## Passage to read
»»

When a new motor pattern is being acquired, both the means and the ends will be coded in currently active patterns of neuronal signals. And there must be interactions between these patterns because the goal will influence the route through muscular hyper- space by which it is to be achieved. The PFC probably dictates patterns of elementary muscular sequences, but it must be borne in mind that the sophistication of the latter will depend upon what the individual has already learned. A ballet dancer would regard as an elementary motor pattern a muscular sequence, which the novice would find quite difficult. The most spectacular feature to evolve thus far has been that seen in the mammals, and it permitted acquisition, during a creature's own lifetime, of novel context-specific reflexes, especially those relying on sequences of muscular movements. This mechanism makes heavy demands on the neural circuitry, because it requires an attentional mechanism. And because attention must, perforce, be an active process, there has to be feedback from the muscles, carrying information about their current state, including their current rate of change of state. Without such information, anticipation would be impossible, and without anticipation there could be no meaningful adjudication and decision as to the most appropriate way of continuing an on-going movement. Without such a mechanism, novel context-specific reflexes could not be acquired.

The fascinating thing is that access to such on-line information mediates consciousness, the gist of which is the ability to know that one knows. The ability to know that one knows is referred to by psychologists as first-order embedding. Higher embedding, such as that exemplified by knowing that one knows that one knows, merely depends upon the ability to hold things in separate patches of neuronal activity in working memory. This manifests itself in a creature's intelligence, which also dictates its ability to consolidate existing schemata into a new schema. When we know that we know, the muscular apparatus is not only monitoring its own state, it is monitoring the monitoring.

In short, one can think of the overall influence of the basal ganglia on the frontal cortex as “releasing the brakes” for motor actions and other functions. The basal ganglia are important for initiating motor movements, but not for determining the detailed properties of those movements.

««

## Exercise instructions
1. In the passage on motor learning and consciousness, what do psychologists call the ability to know that one knows?
2. Pick up the passage on motor learning and consciousness after its last sentence and carry it forward.

## Stored data
»»

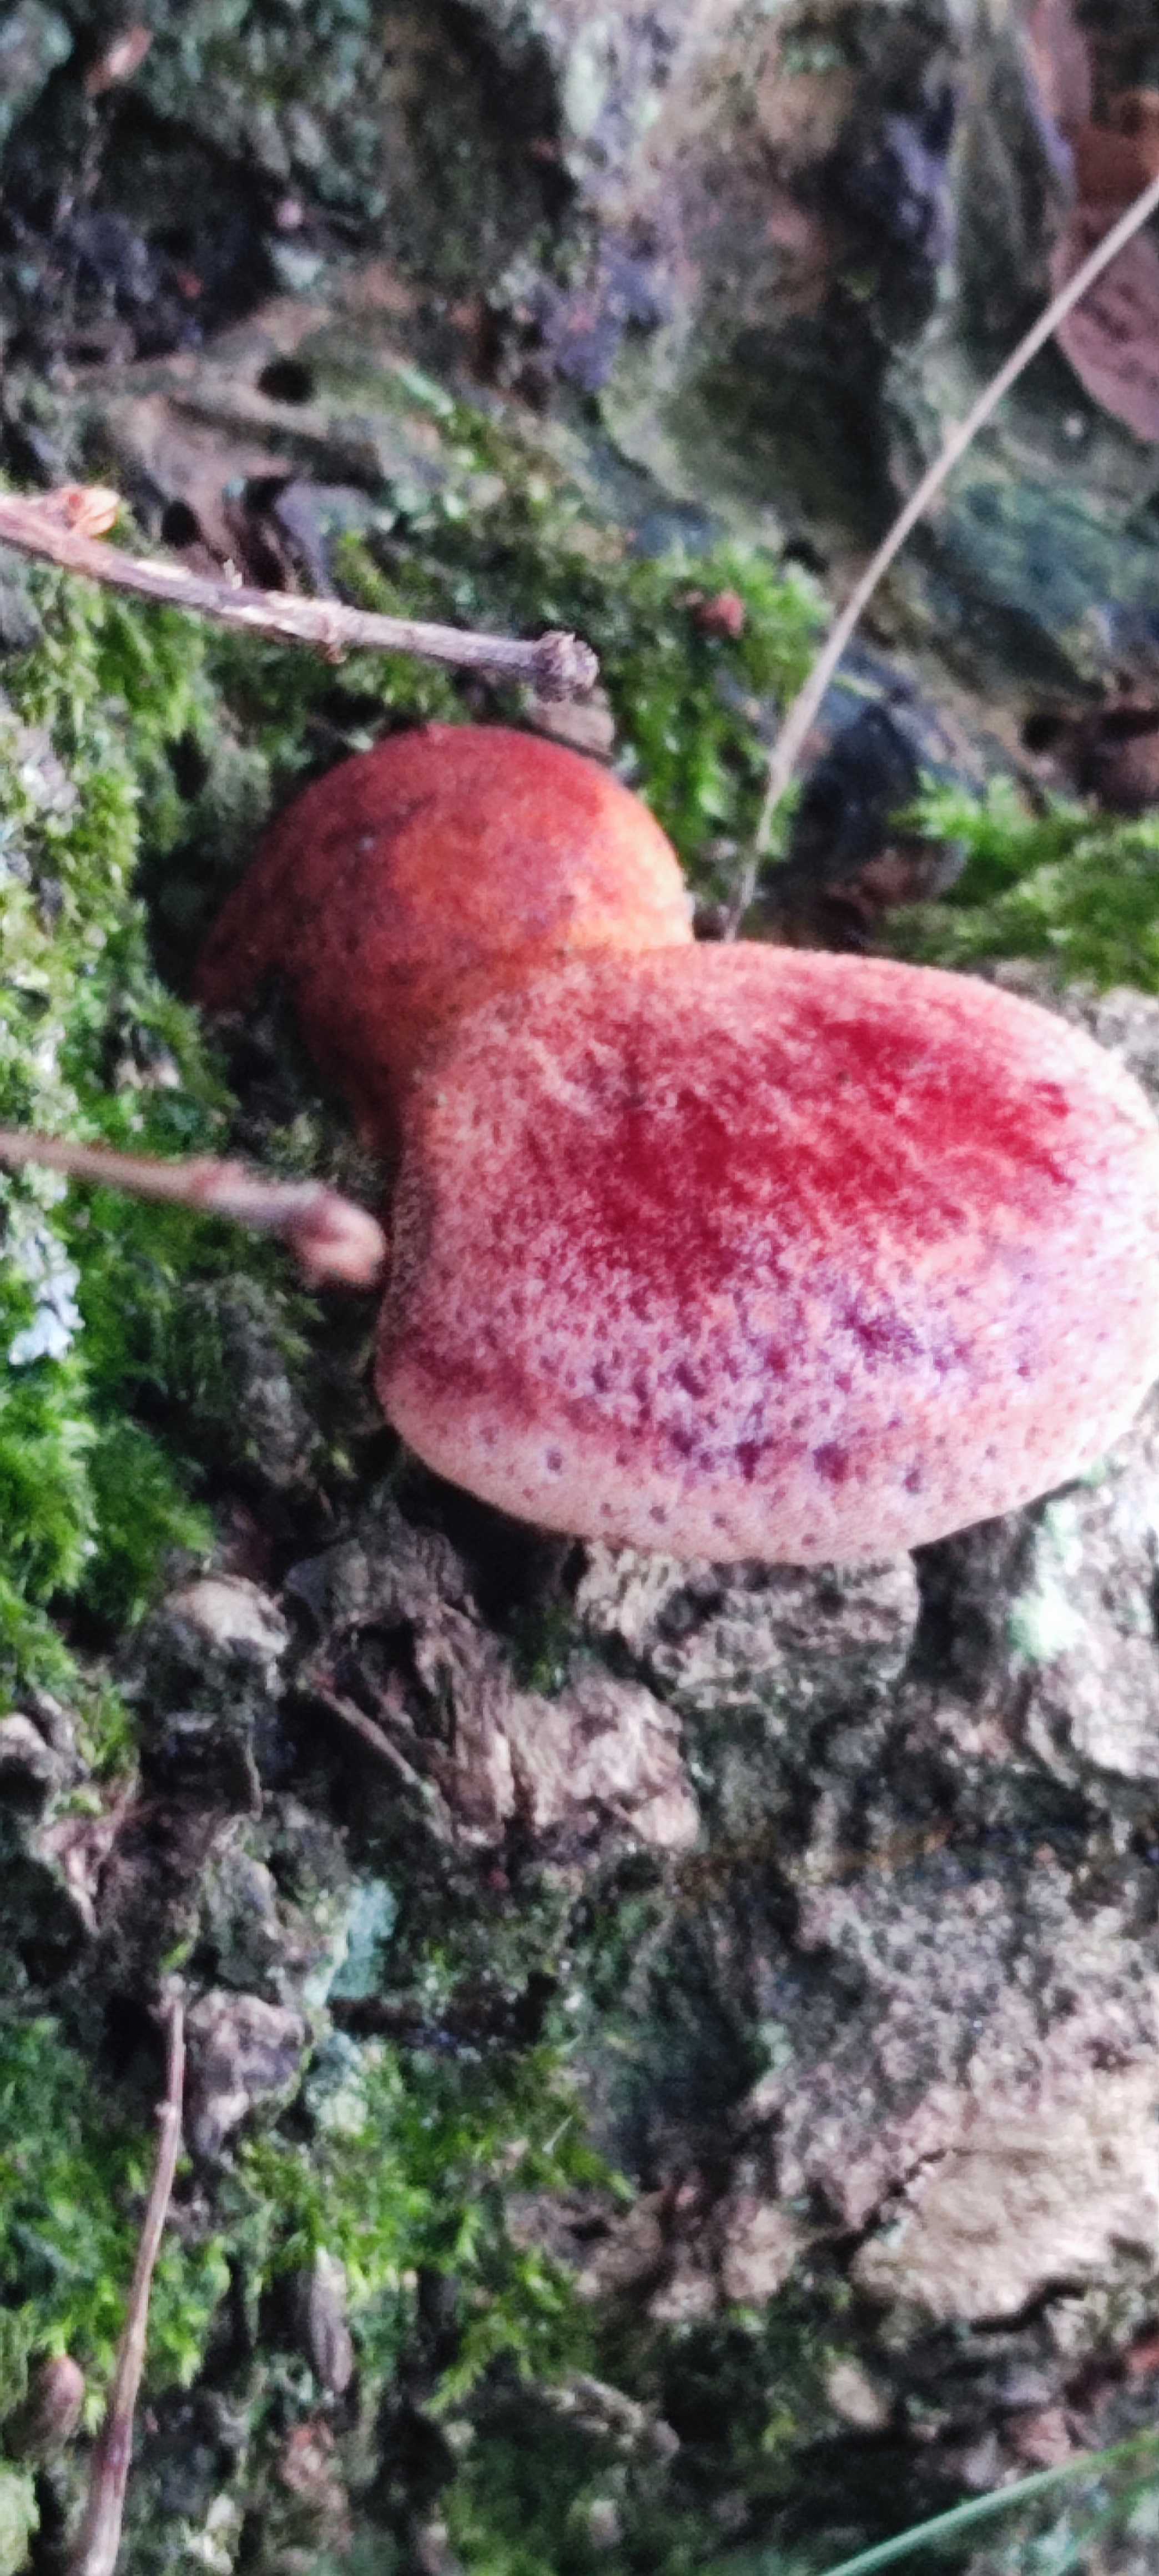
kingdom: Fungi
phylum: Basidiomycota
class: Agaricomycetes
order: Agaricales
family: Fistulinaceae
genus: Fistulina
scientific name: Fistulina hepatica
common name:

««

## Outputs for the tasks
1. First-order embedding.

2.
Relationship between Motor Incoordination and ADHD/Autism in Cognitive Function

We have elsewhere described how abnormal motor development can accurately be used as a marker to predict autism and other developmental disorders in later development (Leisman, 2011). Many authors have noted a relationship between incoordination and clumsiness, especially of posture and gait, and autism as well as with other neurodevelopmental disorders. The type of gait and motor disturbance has been compared mostly to those that are either basal ganglionic and most commonly cerebellar in origin (Nayate et al., 2005). The most common of all comorbidities in practically all neurobehavioral disorders of childhood is DCD, developmental coordination disorder, or more simply put “clumsiness” or motor incoordination. In fact, practically all children in this spectrum have some degree of motor incoordination. The type of incoordination is also usually of the same type primarily involving the muscles that control gait and posture or gross motor activity. Sometimes to a lesser degree, we find fine motor coordination also affected.

Postural sway during quiet stance is often assumed to be a resultant sum of internal noises generated in the postural control system carrying little useful information (Ishida and Imai, 1980; Fitzpatrick et al., 1992). This suggests that a small and slow sway as a part of the postural control during quiet stance might be important to provide updated and appropriate sensory information helpful to standing balance and it is certainly cognitively mediated (Gatev et al., 1999).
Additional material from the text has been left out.